Only an exact copy of the listing below will do.

——————

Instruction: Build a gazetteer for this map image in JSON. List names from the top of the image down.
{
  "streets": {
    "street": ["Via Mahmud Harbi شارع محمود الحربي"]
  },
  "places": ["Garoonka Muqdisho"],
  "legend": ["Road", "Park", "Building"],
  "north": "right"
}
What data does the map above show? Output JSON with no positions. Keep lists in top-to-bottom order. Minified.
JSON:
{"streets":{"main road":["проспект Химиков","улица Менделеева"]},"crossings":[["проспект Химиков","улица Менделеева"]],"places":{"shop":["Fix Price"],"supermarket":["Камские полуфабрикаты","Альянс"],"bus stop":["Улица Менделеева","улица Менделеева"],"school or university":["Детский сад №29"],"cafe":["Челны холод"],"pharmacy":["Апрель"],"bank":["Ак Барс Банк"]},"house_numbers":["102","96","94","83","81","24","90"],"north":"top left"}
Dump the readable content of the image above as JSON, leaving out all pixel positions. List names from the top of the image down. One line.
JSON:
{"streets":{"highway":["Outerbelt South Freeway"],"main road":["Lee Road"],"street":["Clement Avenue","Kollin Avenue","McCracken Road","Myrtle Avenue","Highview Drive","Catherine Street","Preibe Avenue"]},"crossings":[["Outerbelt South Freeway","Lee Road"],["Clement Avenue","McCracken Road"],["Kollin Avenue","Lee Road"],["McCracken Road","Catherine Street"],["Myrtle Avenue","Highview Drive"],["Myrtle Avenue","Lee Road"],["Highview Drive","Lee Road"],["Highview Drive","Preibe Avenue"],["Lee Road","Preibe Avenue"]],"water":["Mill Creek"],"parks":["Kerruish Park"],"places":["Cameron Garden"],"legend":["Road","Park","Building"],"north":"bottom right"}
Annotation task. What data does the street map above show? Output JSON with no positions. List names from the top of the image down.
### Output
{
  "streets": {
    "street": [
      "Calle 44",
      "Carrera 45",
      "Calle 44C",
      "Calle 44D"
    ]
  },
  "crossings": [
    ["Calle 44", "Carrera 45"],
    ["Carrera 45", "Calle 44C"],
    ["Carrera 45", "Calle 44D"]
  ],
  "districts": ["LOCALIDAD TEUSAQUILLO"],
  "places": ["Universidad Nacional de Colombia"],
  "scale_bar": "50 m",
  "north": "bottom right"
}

——————

**Finished task**.
Instruction: Build a gazetteer for this map image in JSON. List names from the top of the image down.
{
  "streets": {
    "street": ["Via Mahmud Harbi شارع محمود الحربي"]
  },
  "places": ["Garoonka Muqdisho"],
  "legend": ["Road", "Park", "Building"],
  "north": "right"
}
What data does the map above show? Output JSON with no positions. Keep lists in top-to-bottom order. Minified.
JSON:
{"streets":{"main road":["проспект Химиков","улица Менделеева"]},"crossings":[["проспект Химиков","улица Менделеева"]],"places":{"shop":["Fix Price"],"supermarket":["Камские полуфабрикаты","Альянс"],"bus stop":["Улица Менделеева","улица Менделеева"],"school or university":["Детский сад №29"],"cafe":["Челны холод"],"pharmacy":["Апрель"],"bank":["Ак Барс Банк"]},"house_numbers":["102","96","94","83","81","24","90"],"north":"top left"}
Dump the readable content of the image above as JSON, leaving out all pixel positions. List names from the top of the image down. One line.
JSON:
{"streets":{"highway":["Outerbelt South Freeway"],"main road":["Lee Road"],"street":["Clement Avenue","Kollin Avenue","McCracken Road","Myrtle Avenue","Highview Drive","Catherine Street","Preibe Avenue"]},"crossings":[["Outerbelt South Freeway","Lee Road"],["Clement Avenue","McCracken Road"],["Kollin Avenue","Lee Road"],["McCracken Road","Catherine Street"],["Myrtle Avenue","Highview Drive"],["Myrtle Avenue","Lee Road"],["Highview Drive","Lee Road"],["Highview Drive","Preibe Avenue"],["Lee Road","Preibe Avenue"]],"water":["Mill Creek"],"parks":["Kerruish Park"],"places":["Cameron Garden"],"legend":["Road","Park","Building"],"north":"bottom right"}
Annotation task. What data does the street map above show? Output JSON with no positions. List names from the top of the image down.
### Output
{
  "streets": {
    "street": [
      "Calle 44",
      "Carrera 45",
      "Calle 44C",
      "Calle 44D"
    ]
  },
  "crossings": [
    ["Calle 44", "Carrera 45"],
    ["Carrera 45", "Calle 44C"],
    ["Carrera 45", "Calle 44D"]
  ],
  "districts": ["LOCALIDAD TEUSAQUILLO"],
  "places": ["Universidad Nacional de Colombia"],
  "scale_bar": "50 m",
  "north": "bottom right"
}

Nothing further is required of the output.